Aunque respeta todas las corrientes gastronómicas, asegura que para él la proteína siempre debe ser la protagonista del plato y que la brasa tiene un rol fundamental en esa experiencia.
“Puedes agregar condimentos y darle un toque distinto, pero siempre respetando el sabor de la carne”.
“Me siento afortunado de vivir de lo que amo”
A sus 40 años, Celso mira su carrera desde una perspectiva distinta a la que tenía cuando recién comenzaba. Antes soñaba con tener decenas de restaurantes y viajar por el mundo; hoy, sus prioridades son otras.
“Me siento muy afortunado de poder cuidar de mi familia haciendo lo que me gusta”, confiesa.

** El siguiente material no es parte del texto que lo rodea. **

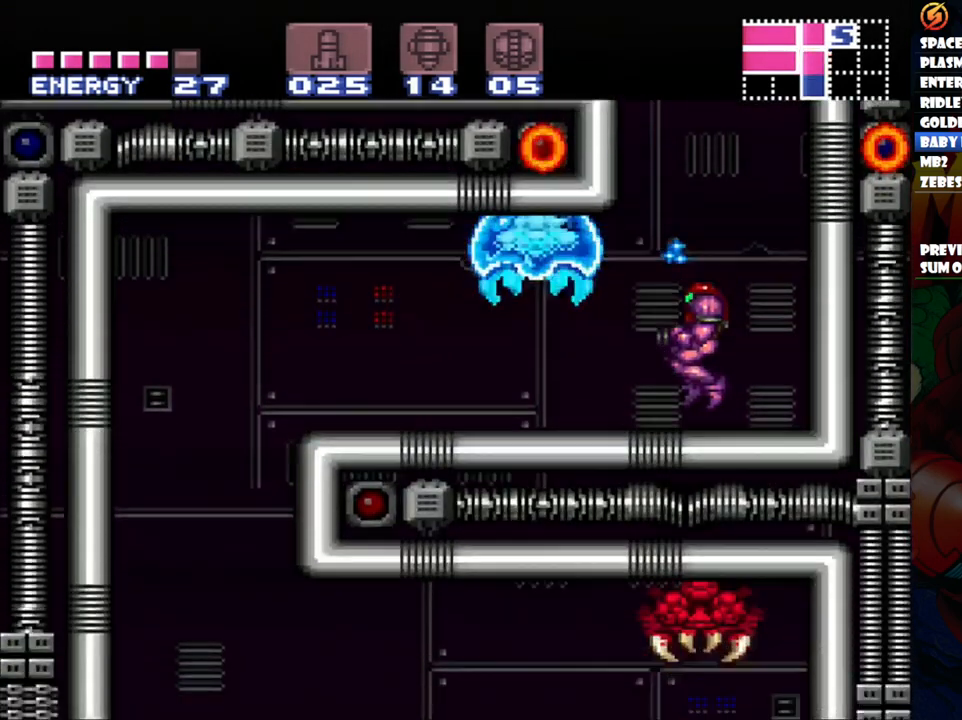
{"buttons": ["DPAD_UP"], "events": [[217, "X", "down"], [317, "DPAD_LEFT", "up"], [350, "X", "up"], [417, "DPAD_UP", "down"]]}
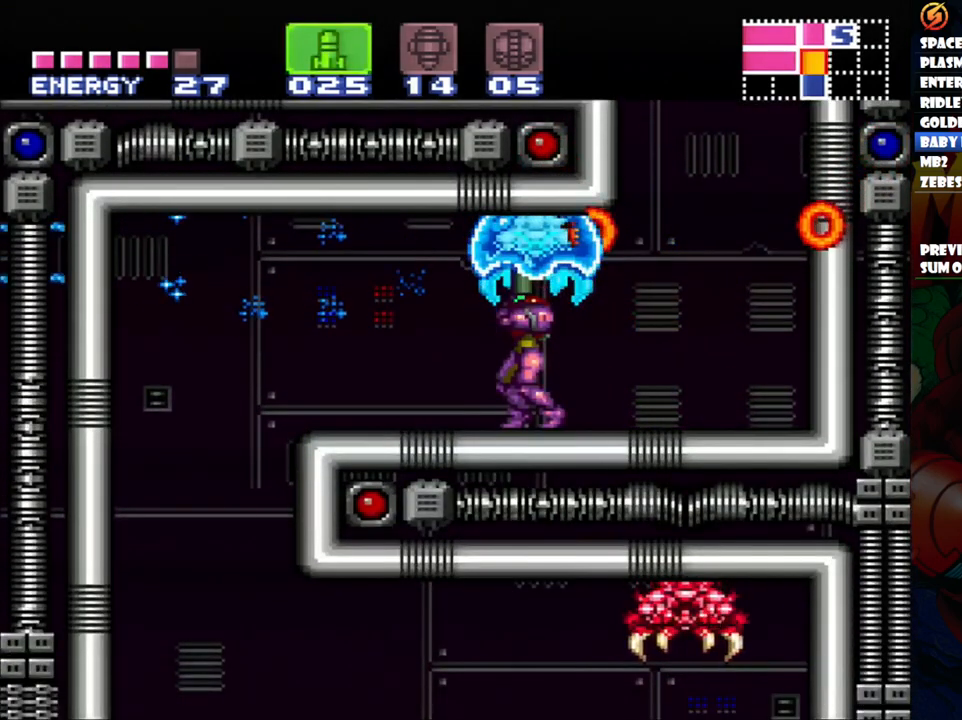
{"buttons": ["Y", "DPAD_UP"], "events": [[33, "Y", "down"], [133, "Y", "up"], [250, "Y", "down"], [367, "Y", "up"], [450, "Y", "down"]]}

Actualmente combina eventos, catering, capacitaciones y talleres para jóvenes estudiantes de gastronomía en instituciones como Pontificia Universidad Católica del Perú y Columbia Instituto Gastronómico, donde busca acercar el mundo de las brasas a nuevas generaciones.
Porque si hay algo que Celso Mauricio tiene claro después de tantos años frente al fuego, es que el verdadero crecimiento no se logra solo.
“Pasito a pasito uno puede llegar lejos”.
Y aunque hoy su nombre ya es reconocido dentro del mundo gastronómico y parrillero, Celso Mauricio mantiene la misma filosofía con la que empezó hace más de dos décadas: seguir aprendiendo, compartir conocimiento y disfrutar cada paso del camino. Entre brasas, familia y nuevos proyectos, continúa construyendo una carrera que, más allá del reconocimiento, está marcada por la pasión, la constancia y el deseo de seguir llevando la cultura parrillera peruana cada vez más lejos.